Richard Hatch: The Naked Truth
BY Brandon Voss
February 14 2011 12:25 PM ET
Even with some time having passed since your May 2009 release, you fully stand by your previous statements that antigay discrimination played a major part in your conviction?
It’s incontrovertible. This court refused to allow us to ask potential or selected jurors about their feelings toward homosexuals, even when many of them had submitted questionnaires that claimed “I could never find that fag innocent,” “I hate queers,” or “not a chance I could serve on this jury” — really unbelievable, blatant, clearly spoken homophobia that I didn’t even know existed. But I don’t blame the jurors; I blame the court and the bias of that particular judge from the outset.
Though most of your sentence was served at the Federal Correctional Institution in West Virginia, which is a minimum-security facility, the first six months of your sentence were served in a maximum-security facility.
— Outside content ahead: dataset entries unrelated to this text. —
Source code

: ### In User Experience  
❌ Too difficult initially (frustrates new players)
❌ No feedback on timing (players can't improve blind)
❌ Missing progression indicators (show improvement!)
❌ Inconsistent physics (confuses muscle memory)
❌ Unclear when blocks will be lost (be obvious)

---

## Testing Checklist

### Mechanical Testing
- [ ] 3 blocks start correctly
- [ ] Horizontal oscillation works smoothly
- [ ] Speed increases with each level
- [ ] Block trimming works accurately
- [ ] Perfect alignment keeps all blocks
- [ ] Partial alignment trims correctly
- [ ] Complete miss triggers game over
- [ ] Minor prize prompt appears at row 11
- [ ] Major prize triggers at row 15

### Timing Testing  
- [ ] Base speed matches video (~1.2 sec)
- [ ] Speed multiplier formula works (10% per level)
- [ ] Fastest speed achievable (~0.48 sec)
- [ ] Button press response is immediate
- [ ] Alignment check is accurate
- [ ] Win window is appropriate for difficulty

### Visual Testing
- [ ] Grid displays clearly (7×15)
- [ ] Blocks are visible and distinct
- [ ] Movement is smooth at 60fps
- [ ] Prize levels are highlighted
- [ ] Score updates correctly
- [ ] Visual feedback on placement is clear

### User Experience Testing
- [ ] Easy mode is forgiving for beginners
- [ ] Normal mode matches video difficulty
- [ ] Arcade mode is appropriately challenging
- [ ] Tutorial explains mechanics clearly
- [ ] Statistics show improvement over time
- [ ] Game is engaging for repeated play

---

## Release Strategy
We’ve all heard the same horror stories, so how did you feel going to prison as a famously gay man?
I was never afraid of being raped or of anything physical because I’m a healthy, strong guy, and I’ve always held my own. I also know that people are people, wherever they are, so I truly didn’t have the sense that they were going to be animals in prison. But it’s fascinating to me how sex is such a part of that all-male environment. In the Federal Correctional Institution, where I spend three years, there were 1,500 guys, one of whom was an in-process transsexual who was in there for prostitution. Her breasts had already grown in, so she ended up being removed from the prison after being raped. There’s also a lot more education than I imagined — access to information about how disease is transmitted, what to do if you feel threatened, etc. — but there was quite a bit of sex in there.
Were you able to connect with other gay people in prison? I want to imagine you in there like Jim Carrey in I Love You Philip Morris.
I haven’t seen that yet, but yeah, I met quite a few people in prison who were gay. There were even some gay people on staff.
Were gay staffers generally friendlier or more lenient?
No. Like with anything, it ran the spectrum. There’s as much homophobia among gay people as there is among straight people, and with gay people it’s often more damaging and destructive. Just look at our politicians. And with positions of power often come exaggerated homophobia, gay or not.
Have you maintained any of the friendships you made with gay prisoners?
Well, there are rules. Being currently on supervised release, I’m not allowed to be in contact with any felon with whom I was in prison.
You married your partner, Emiliano Cabral, in Nova Scotia in 2005. How did your relationship survive your long absence?
I’m the luckiest man on the planet. Our relationship is as strong as it has ever been. I adore him. But living in a country that doesn’t recognize our marriage is still infuriating beyond description. We’re in our eighth year now, and I can’t even begin to describe the additional torture, stress, and difficulty this has created only because we’re gay.